(Saved data entries)
----
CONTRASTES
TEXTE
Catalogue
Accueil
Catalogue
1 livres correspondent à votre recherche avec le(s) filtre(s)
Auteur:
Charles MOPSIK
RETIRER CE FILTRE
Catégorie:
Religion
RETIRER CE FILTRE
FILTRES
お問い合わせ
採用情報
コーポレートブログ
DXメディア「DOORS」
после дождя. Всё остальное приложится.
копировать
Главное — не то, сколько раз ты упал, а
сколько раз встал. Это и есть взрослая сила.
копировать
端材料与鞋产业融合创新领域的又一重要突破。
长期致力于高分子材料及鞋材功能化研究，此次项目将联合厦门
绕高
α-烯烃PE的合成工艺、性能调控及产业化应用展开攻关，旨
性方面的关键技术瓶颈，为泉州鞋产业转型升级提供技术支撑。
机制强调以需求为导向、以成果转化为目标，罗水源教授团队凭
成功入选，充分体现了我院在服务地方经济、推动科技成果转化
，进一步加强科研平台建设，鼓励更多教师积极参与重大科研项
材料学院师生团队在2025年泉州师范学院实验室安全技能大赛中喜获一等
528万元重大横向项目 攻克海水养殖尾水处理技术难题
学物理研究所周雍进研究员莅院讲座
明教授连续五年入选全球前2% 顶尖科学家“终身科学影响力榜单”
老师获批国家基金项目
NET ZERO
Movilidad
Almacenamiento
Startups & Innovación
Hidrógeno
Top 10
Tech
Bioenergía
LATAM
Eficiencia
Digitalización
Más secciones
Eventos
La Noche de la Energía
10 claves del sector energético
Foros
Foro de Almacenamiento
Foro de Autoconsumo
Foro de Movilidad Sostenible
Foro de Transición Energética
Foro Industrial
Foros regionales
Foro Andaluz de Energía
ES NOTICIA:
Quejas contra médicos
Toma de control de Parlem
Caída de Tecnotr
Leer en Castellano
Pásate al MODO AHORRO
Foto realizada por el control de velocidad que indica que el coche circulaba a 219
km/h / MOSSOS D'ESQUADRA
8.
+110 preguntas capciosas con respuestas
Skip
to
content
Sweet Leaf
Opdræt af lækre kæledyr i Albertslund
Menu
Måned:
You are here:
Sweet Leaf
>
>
----
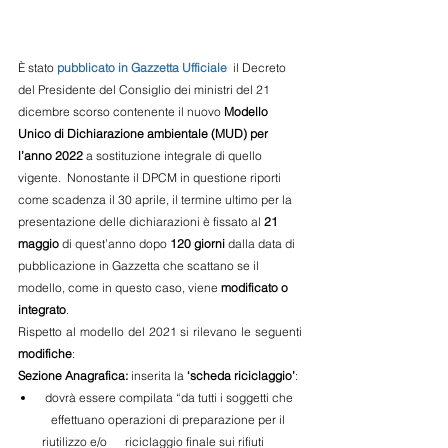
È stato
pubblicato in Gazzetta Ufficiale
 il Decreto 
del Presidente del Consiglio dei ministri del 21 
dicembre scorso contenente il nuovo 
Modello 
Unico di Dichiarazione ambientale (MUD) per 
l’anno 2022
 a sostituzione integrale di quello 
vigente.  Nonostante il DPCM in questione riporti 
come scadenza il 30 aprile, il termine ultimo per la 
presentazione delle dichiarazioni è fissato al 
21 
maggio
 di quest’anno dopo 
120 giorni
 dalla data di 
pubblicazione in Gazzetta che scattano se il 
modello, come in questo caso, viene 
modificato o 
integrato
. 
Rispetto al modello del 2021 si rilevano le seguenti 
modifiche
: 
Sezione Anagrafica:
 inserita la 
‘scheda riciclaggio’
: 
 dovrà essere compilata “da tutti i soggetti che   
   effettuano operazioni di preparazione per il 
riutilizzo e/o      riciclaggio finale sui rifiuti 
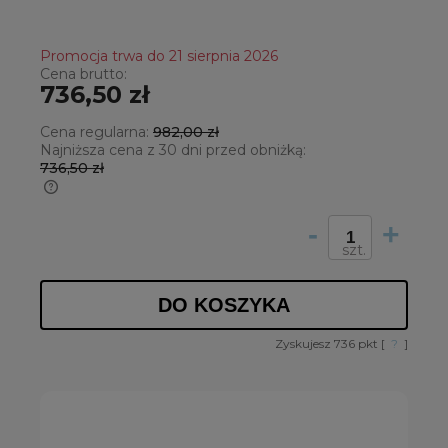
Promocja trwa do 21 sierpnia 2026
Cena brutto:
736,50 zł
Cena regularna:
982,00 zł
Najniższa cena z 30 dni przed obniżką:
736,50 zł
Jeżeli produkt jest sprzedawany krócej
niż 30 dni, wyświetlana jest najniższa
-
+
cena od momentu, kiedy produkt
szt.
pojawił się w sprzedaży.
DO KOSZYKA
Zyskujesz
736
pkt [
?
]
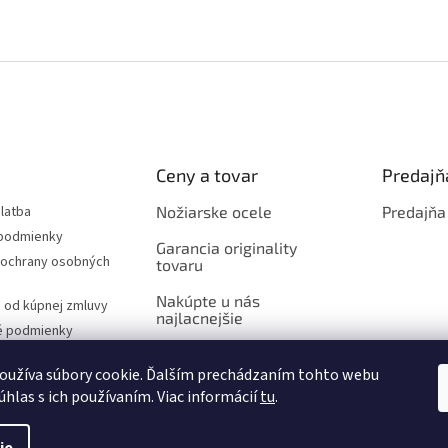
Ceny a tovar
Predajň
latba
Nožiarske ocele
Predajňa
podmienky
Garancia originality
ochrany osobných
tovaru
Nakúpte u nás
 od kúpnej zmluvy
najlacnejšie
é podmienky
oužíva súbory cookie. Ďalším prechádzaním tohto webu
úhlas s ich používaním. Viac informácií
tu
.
----
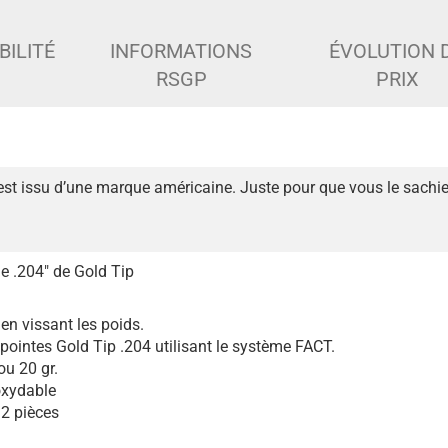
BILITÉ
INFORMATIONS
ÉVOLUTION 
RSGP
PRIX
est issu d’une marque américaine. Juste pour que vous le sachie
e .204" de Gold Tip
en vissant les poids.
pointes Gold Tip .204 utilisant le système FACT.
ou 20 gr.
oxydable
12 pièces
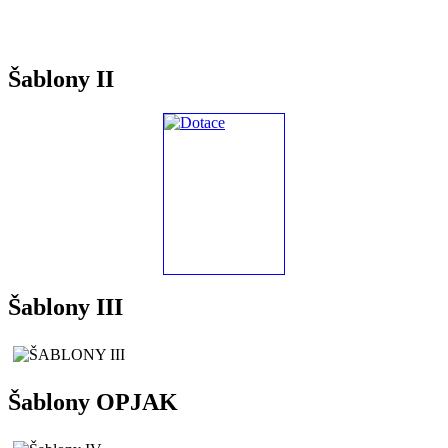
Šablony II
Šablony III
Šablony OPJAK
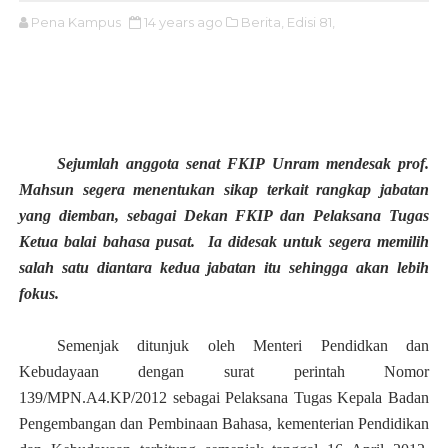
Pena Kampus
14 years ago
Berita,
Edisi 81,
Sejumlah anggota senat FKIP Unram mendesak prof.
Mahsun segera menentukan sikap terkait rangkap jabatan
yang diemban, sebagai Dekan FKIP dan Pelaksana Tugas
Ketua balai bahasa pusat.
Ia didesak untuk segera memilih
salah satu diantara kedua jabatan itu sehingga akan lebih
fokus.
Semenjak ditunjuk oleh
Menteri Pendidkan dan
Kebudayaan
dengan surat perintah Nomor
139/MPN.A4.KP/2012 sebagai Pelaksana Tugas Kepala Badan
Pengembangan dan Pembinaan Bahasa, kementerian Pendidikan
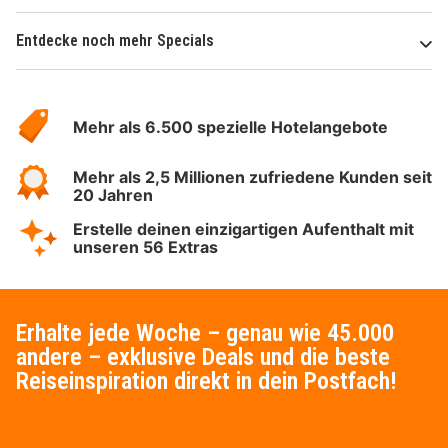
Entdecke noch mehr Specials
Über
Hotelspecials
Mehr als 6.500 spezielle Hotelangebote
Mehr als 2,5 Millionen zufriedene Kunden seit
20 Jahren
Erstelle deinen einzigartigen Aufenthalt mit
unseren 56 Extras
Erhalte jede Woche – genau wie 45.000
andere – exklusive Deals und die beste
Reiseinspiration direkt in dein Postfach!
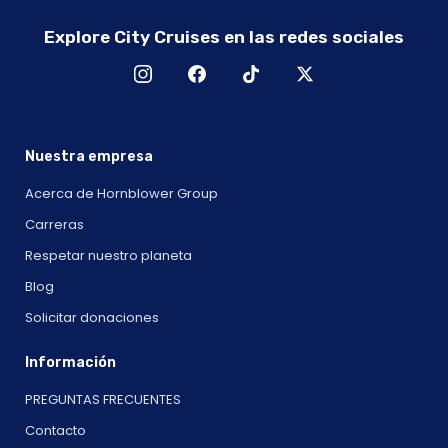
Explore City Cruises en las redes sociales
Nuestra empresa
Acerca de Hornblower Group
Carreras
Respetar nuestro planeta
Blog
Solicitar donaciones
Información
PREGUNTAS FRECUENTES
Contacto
----
## TASK INSTRUCTIONS
Write out exactly the lines above between the line with "La Noche de la Energía" and the line with "Quejas contra médicos", inclusive, and nothing beyond them.

## EXPECTED ANSWER
La Noche de la Energía
10 claves del sector energético
Foros
Foro de Almacenamiento
Foro de Autoconsumo
Foro de Movilidad Sostenible
Foro de Transición Energética
Foro Industrial
Foros regionales
Foro Andaluz de Energía
ES NOTICIA:
Quejas contra médicos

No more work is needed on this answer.